■ Exercise prompt ■
Please transcribe the data below exactly. Leave the pictures out.

----- Material supplied

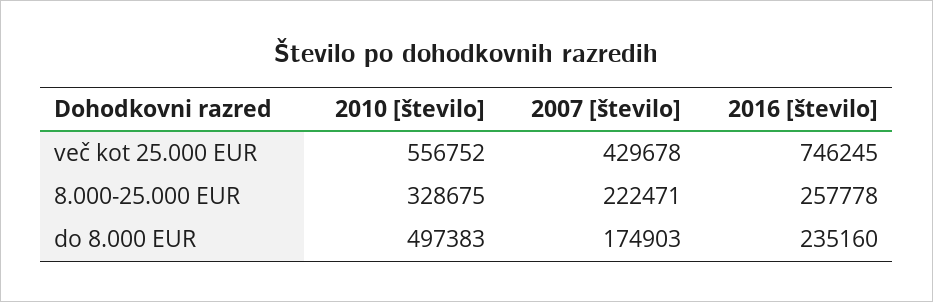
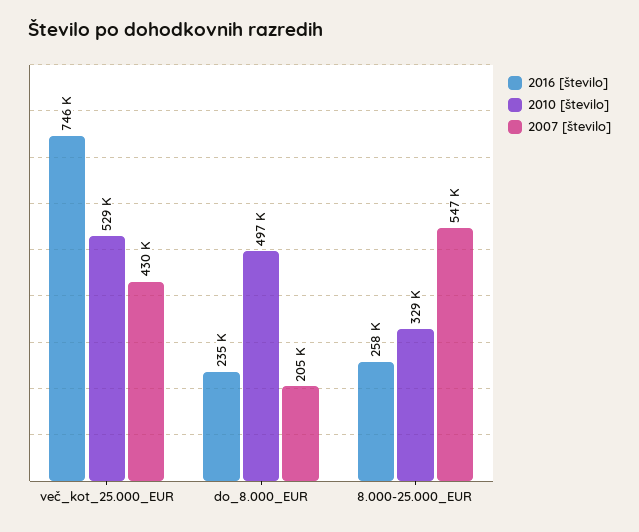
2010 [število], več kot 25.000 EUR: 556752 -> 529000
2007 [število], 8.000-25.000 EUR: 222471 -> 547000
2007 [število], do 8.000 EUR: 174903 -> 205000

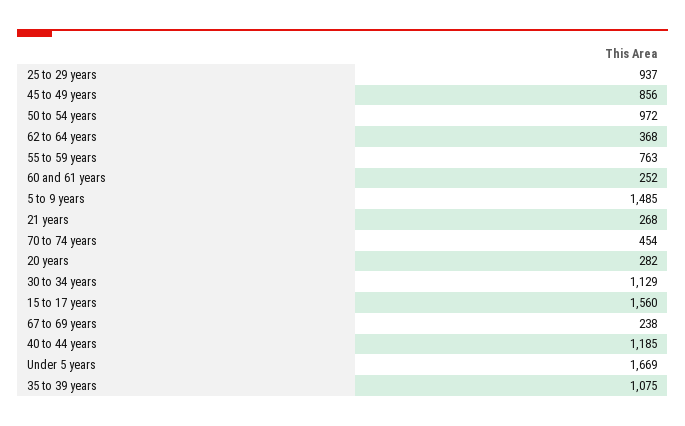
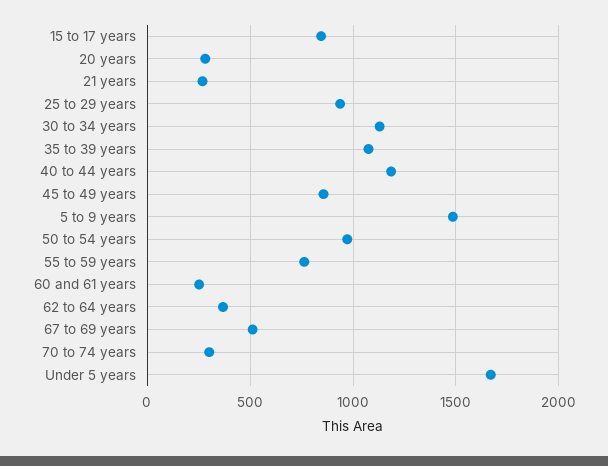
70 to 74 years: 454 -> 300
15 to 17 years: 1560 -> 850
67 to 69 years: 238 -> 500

----------

■ Exercise solution ■
2010 [število], več kot 25.000 EUR: 556752 -> 529000
2007 [število], 8.000-25.000 EUR: 222471 -> 547000
2007 [število], do 8.000 EUR: 174903 -> 205000

70 to 74 years: 454 -> 300
15 to 17 years: 1560 -> 850
67 to 69 years: 238 -> 500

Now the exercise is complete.